Avoiding Workplace Violence

Labor & Employment Law Articles

Avoiding Workplace Violence

The statistics are startling: each year almost one million people are injured in the United States as the result of violence taking place in the workplace. Sixteen percent of all violent crime in this country occur in the workplace. Workplace violence is the leading cause of fatalities in the workplace for women and the second leading cause of death for men in the workplace. An average of twenty employees are the victims of homicide in the workplace each week. More than half of all workers fatally injured on the job in the New York Metropolitan area die as the result of a violent act, the highest rate in the country and double the national rate.

Clearly, workplace violence is a major concern for employers. Employers who wish to establish a workplace violence prevention program should make sure that the following elements are included:

  1. Pre-employment screening. A background check to determine if there are any relevant prior criminal convictions should be performed. However in performing such an investigation, it is important to bear in mind that under Title VII of the Civil Right Rights Act, employment decisions based on arrest records are unlawful since they have a disparate impact on protected groups. Similarly, pre-employment inquiries as to the mental disability of a job applicant are generally prohibited under the Americans with Disabilities Act. However, an employer may screen out applicants who pose “a direct threat to the health or safety of other individuals in the workplace”. A “direct threat” is defined as a “significant” risk to the health or safety of others that cannot be limited by reasonable accommodation. An employer must meet very specific and stringent requirements to establish the existence of a direct threat. The assessment of risk must be based on objective medical or other factual evidence regarding a particular applicant. In addition, the employer must consider whether the risk can be eliminated or sufficiently alleviated by reasonable accommodation.

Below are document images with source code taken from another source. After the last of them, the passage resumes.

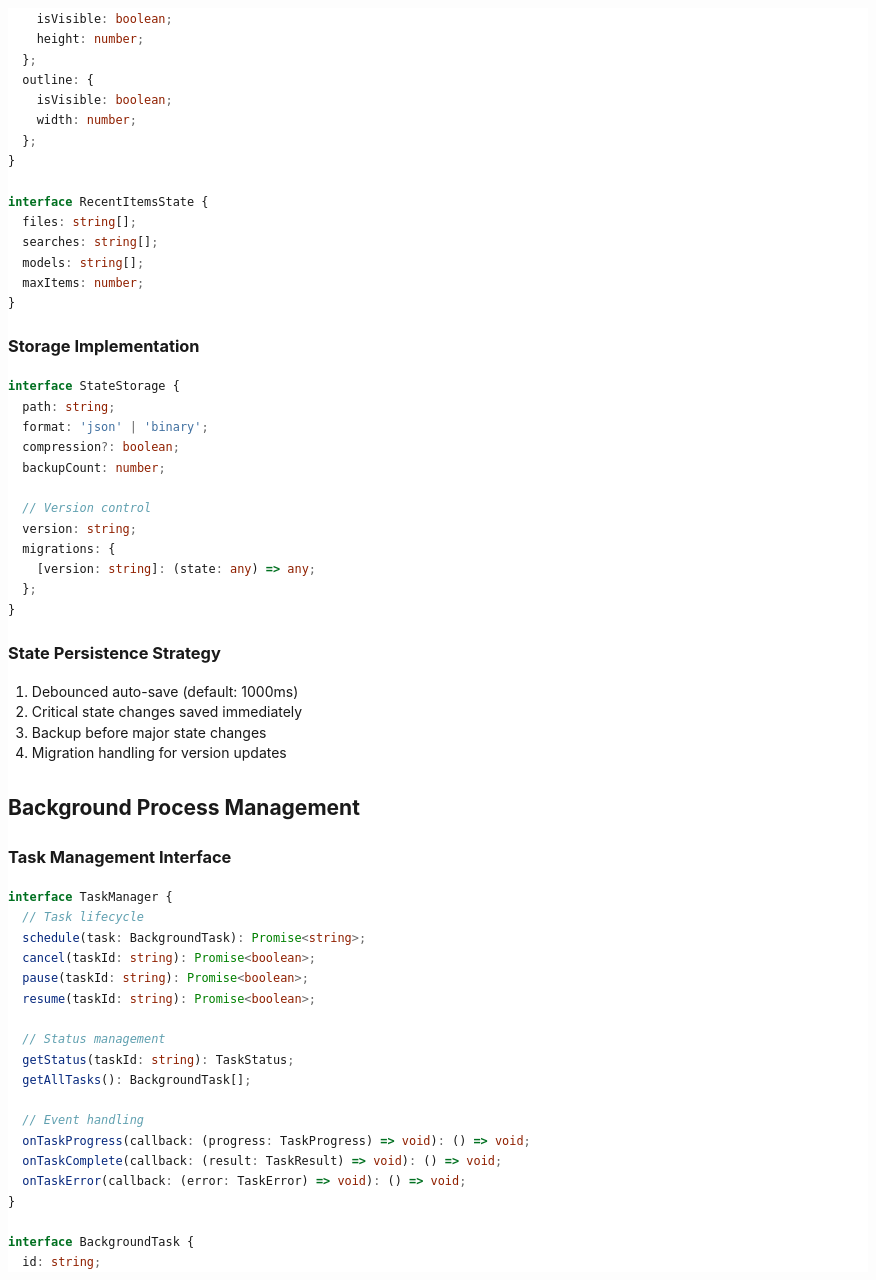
 ```typescript
    isVisible: boolean;
    height: number;
  };
  outline: {
    isVisible: boolean;
    width: number;
  };
}

interface RecentItemsState {
  files: string[];
  searches: string[];
  models: string[];
  maxItems: number;
}
```

### Storage Implementation
```typescript
interface StateStorage {
  path: string;
  format: 'json' | 'binary';
  compression?: boolean;
  backupCount: number;
  
  // Version control
  version: string;
  migrations: {
    [version: string]: (state: any) => any;
  };
}
```

### State Persistence Strategy
1. Debounced auto-save (default: 1000ms)
2. Critical state changes saved immediately
3. Backup before major state changes
4. Migration handling for version updates

## Background Process Management

### Task Management Interface
```typescript
interface TaskManager {
  // Task lifecycle
  schedule(task: BackgroundTask): Promise<string>;
  cancel(taskId: string): Promise<boolean>;
  pause(taskId: string): Promise<boolean>;
  resume(taskId: string): Promise<boolean>;
  
  // Status management
  getStatus(taskId: string): TaskStatus;
  getAllTasks(): BackgroundTask[];
  
  // Event handling
  onTaskProgress(callback: (progress: TaskProgress) => void): () => void;
  onTaskComplete(callback: (result: TaskResult) => void): () => void;
  onTaskError(callback: (error: TaskError) => void): () => void;
}

interface BackgroundTask {
  id: string;
```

    Checking with prior employers should be done even though it may prove to be a frustrating experience. Most employers, in order to avoid exposure to defamation suits, will provide only a neutral reference verifying only dates of employment, classification, and salary levels without making any positive or negative comments about the employee’s job performance.  However, employers may be more willing to disclose information if the prospective applicant has signed a release toward the former employer.

  2. Training. Managers must be trained in appropriate ways to handle employee terminations and discipline. In addition, they must be trained to spot employees who are potentially violent so that preventive action can be taken. Such preventive action may include referral of an employee to an employee assistance plan (EAP).
  3. Establishment of Worker-Management Safety Committees. Avenues of communication should be opened to allow workers to suggest methods of improving security and warn of potentially violent situations.
  4. Creation of Clear Rules Relating to Employee Conduct. The employer should promulgate a written policy of zero-tolerance for workplace violence, verbal and nonverbal threats, and related conduct.
  5. A Comprehensive Security Plan. Such a plan should include a procedure for dealing with incidents; the assignment to an individual of responsibility for maintaining security in the workplace; and establishing a liaison with law enforcement representatives.